--- Start ---
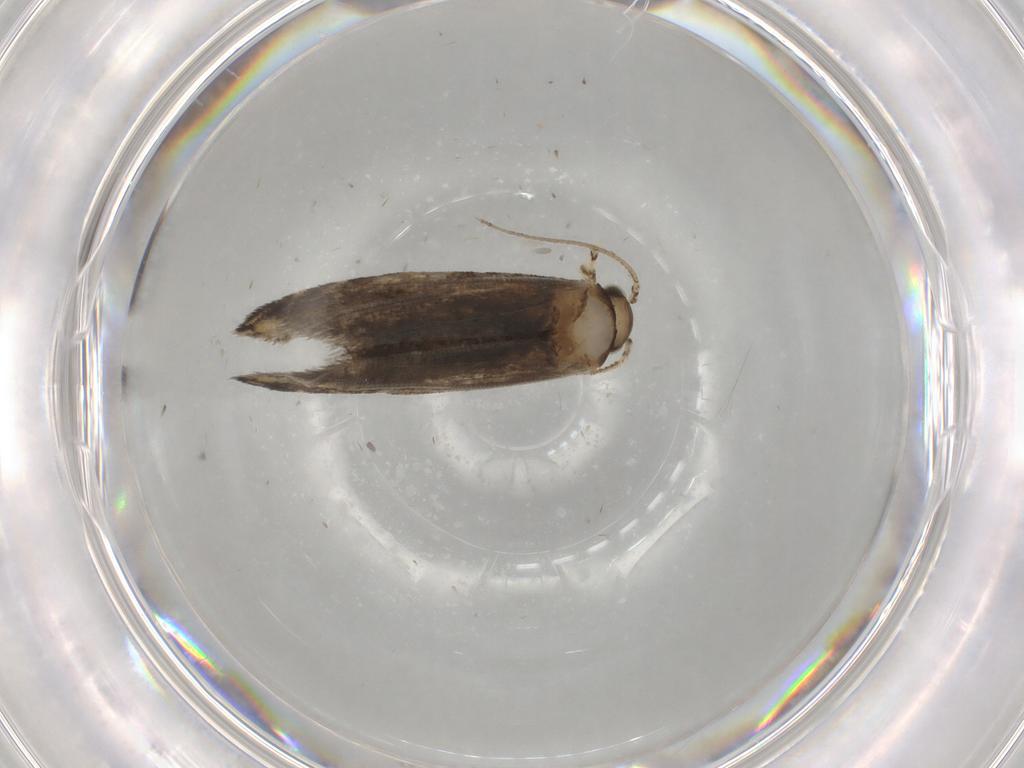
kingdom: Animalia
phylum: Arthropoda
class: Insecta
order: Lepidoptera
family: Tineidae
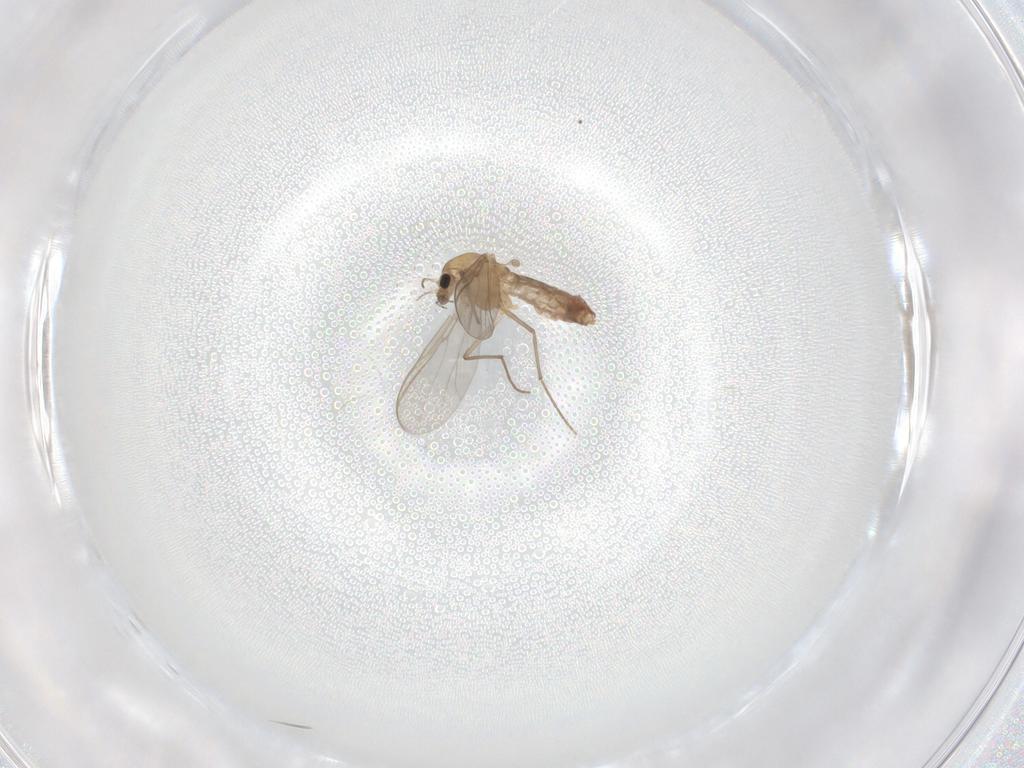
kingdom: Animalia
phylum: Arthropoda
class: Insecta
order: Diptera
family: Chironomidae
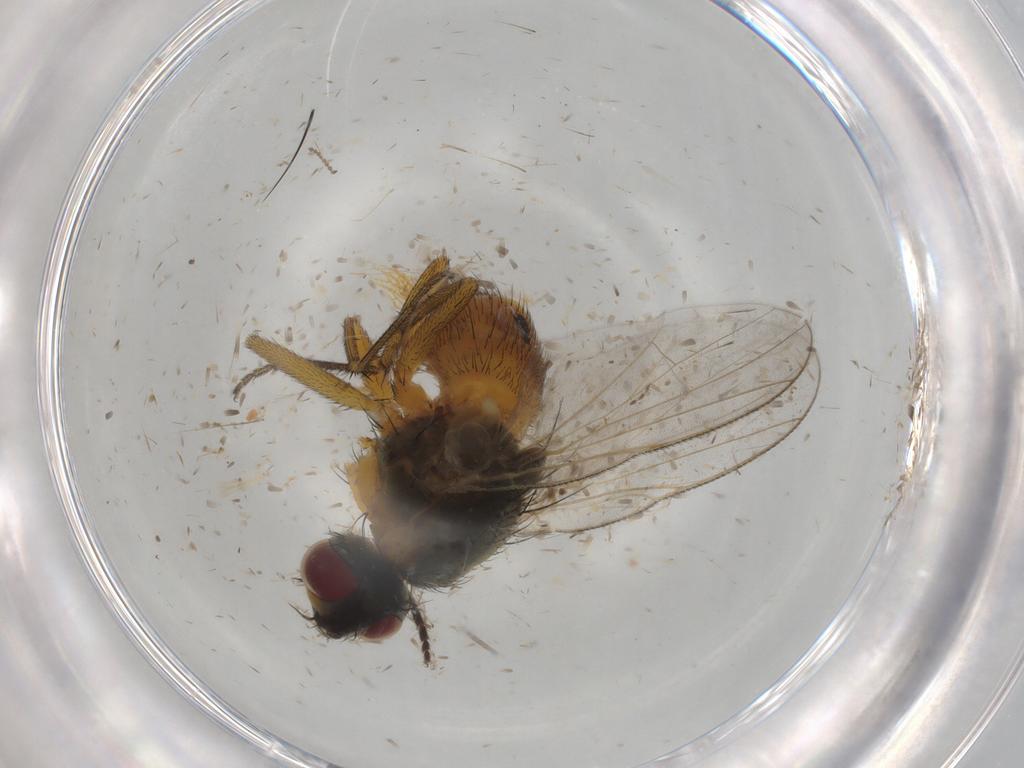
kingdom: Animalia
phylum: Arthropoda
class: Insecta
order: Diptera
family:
--- End ---
### Task description
Copy every line of the material above word for word, leaving out the pictures.

### Answer below
kingdom: Animalia
phylum: Arthropoda
class: Insecta
order: Lepidoptera
family: Tineidae
kingdom: Animalia
phylum: Arthropoda
class: Insecta
order: Diptera
family: Chironomidae
kingdom: Animalia
phylum: Arthropoda
class: Insecta
order: Diptera
family:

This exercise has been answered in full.